Dieses Selbstbewusstsein scheint sich in der aktuellen Saison auszuzahlen, denn obwohl Ceka nicht immer erste Wahl ist, ist er nach Mittelstürmer Florian Krüger der zweitbeste Torjäger seiner Mannschaft. Großen Anteil daran hat auch Trainer Elgert. "Er hilft jedem Einzelnen sowohl im fußballerischen Bereich als auch persönlich", schwärmt er. "Norbert Elgert schafft es unsere Charaktere zu formen und hilft uns dabei, erwachsen zu werden. Man lernt enorm viel von ihm und merkt sofort, dass er unfassbar viel Ahnung von Fußball hat."

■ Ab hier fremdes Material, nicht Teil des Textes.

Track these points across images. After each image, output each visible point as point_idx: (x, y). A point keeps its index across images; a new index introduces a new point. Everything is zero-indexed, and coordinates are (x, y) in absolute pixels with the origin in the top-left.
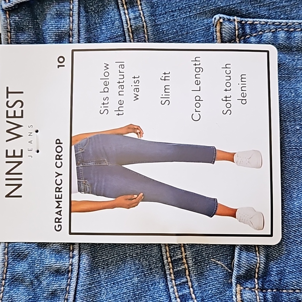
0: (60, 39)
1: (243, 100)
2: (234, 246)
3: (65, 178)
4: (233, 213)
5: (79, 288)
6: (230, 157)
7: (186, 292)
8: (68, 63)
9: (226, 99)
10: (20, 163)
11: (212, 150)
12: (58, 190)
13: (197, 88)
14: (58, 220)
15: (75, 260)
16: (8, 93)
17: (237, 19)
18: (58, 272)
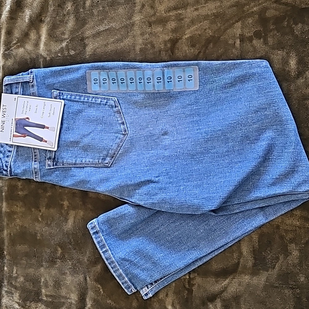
0: (16, 94)
1: (53, 114)
2: (47, 150)
3: (13, 128)
4: (46, 142)
5: (13, 156)
6: (48, 128)
7: (36, 160)
8: (16, 100)
9: (50, 113)
10: (4, 123)
11: (44, 126)
12: (11, 131)
13: (43, 109)
14: (10, 139)
15: (13, 149)
16: (3, 106)
17: (59, 91)
18: (9, 151)
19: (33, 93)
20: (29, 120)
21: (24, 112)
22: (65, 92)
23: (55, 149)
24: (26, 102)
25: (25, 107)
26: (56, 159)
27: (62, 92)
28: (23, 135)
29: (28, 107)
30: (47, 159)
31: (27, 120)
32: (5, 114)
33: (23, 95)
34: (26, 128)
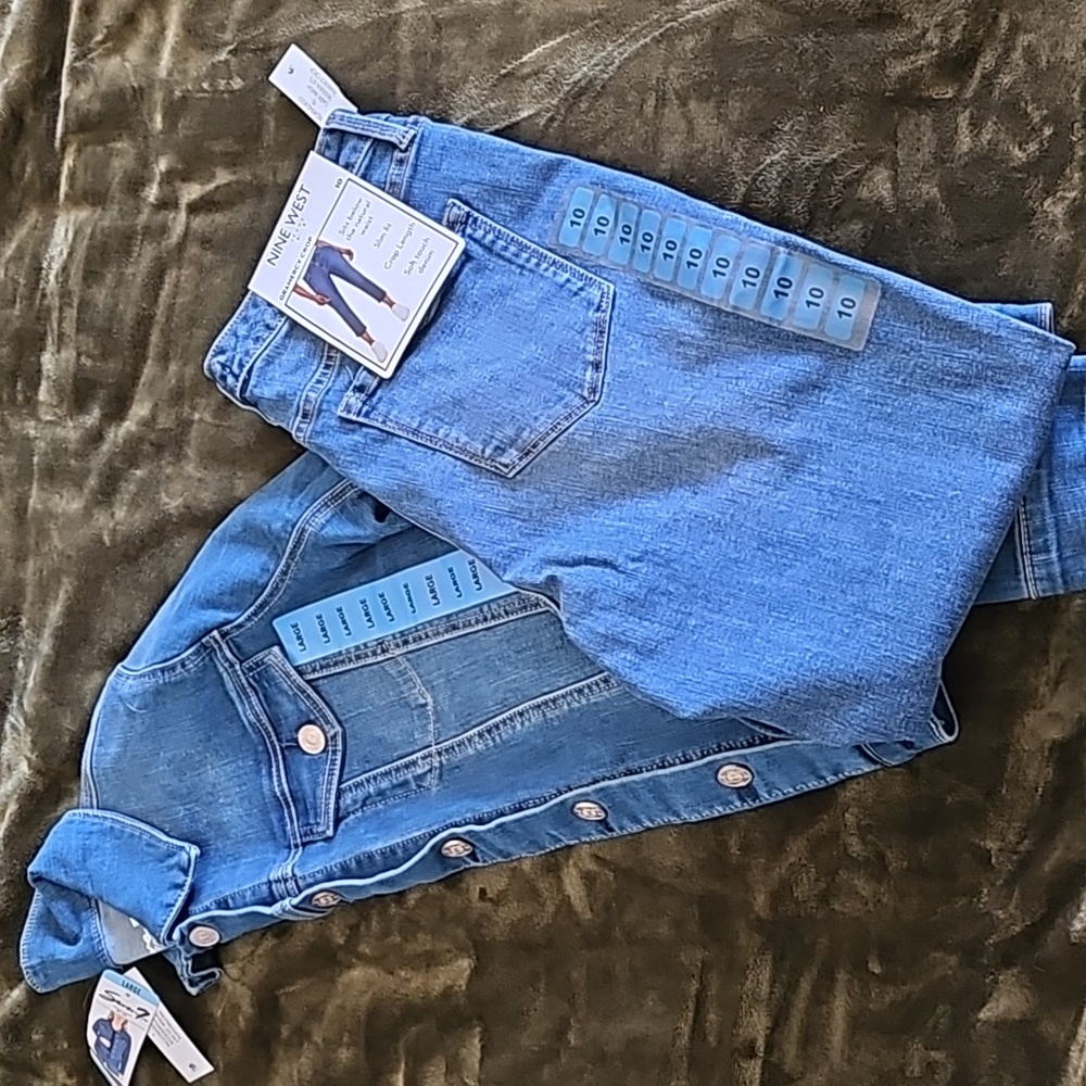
0: (347, 166)
1: (421, 270)
2: (360, 365)
3: (301, 265)
4: (371, 341)
5: (273, 343)
6: (391, 304)
7: (323, 379)
8: (342, 186)
9: (412, 263)
10: (285, 241)
11: (384, 294)
12: (294, 272)
13: (400, 245)
14: (284, 292)
15: (280, 324)
16: (302, 189)
17: (467, 209)
18: (268, 327)
19: (395, 183)
20: (351, 259)
21: (348, 231)
22: (485, 219)
23: (387, 375)
24: (364, 204)
25: (356, 217)
26: (375, 399)
27: (476, 214)
28: (318, 297)
29: (365, 219)
30: (351, 388)
31: (346, 257)
32: (296, 216)
33: (364, 177)
34: (335, 279)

Dabei kümmert sich der 60-Jährige intensiv um jeden Spieler und führt fast jede Woche Einzelgespräche mit den Jugendlichen. "Gerade, wenn es nicht so gut läuft, spricht er unter vier Augen mit uns und versucht klarzumachen, wo genau wir uns verbessern müssen. Es ist wirklich etwas Besonderes, unter ihm zu trainieren", erklärt Ceka.
"Meine Mentalität und mein Temperament sind albanisch"
Ähnlich besonders wird für den 18-Jährigen auch sein erstes Junioren-Länderspiel gewesen sein. Im April 2017 streifte er das erste Mal das DFB-Trikot über und trug dazu bei, dass die U18 mit 3:0 gegen Österreich gewinnen konnte. "Ich habe der Jugendförderung des DFB sehr viel zu verdanken", weiß der gebürtige Essener, der seitdem zum erweiterten Kader der Nationalmannschaft gehört und regelmäßig zu Lehrgängen des Sichtungskaders eingeladen wird.
Als Sohn albanischer Eltern schlägt allerdings auch ein albanisches Herz in seiner Brust "Bei uns zu Hause wird teilweise albanisch gesprochen und gekocht", verrät er. Auch weil der Großteil der Familie Ceka noch heute in Albanien lebt, kann sich Jason voll mit der albanischen Kultur identifizieren und fühlt sich ein stückweit albanisch: "Ich würde sagen, dass vor allem meine Mentalität und mein Temperament albanisch sind."
Sollte es der 18-Jährige tatsächlich in den Profibereich schaffen, könnte er sich deshalb auch "gut vorstellen, für Albanien zu spielen, sollte der DFB kein Interesse an mir haben." Bis dahin ist es allerdings noch ein langer Weg und auch Ceka weiß, "dass es keinen Sinn macht, so etwas schon jetzt zu planen, da ich nicht wissen kann wie meine Entwicklung in dieser Saison weitergeht. Erst danach wird sich zeigen, wohin der Weg tatsächlich führt."
Das Ziel des deutsch-albanischen Dribblers ist jedoch klar definiert: "Es wäre ein Traum, meinen Lebensunterhalt mit dem Fußball zu finanzieren und mein Hobby zum Beruf zu machen."
Bis es soweit ist, muss sich der Junioren-Nationalspieler allerdings noch etliche Male aus dem Bett quälen, die lästige Führerscheinprüfung hinter sich bringen, das Fachabitur abschließen – und natürlich das tun, was er am liebsten macht: Fußball spielen.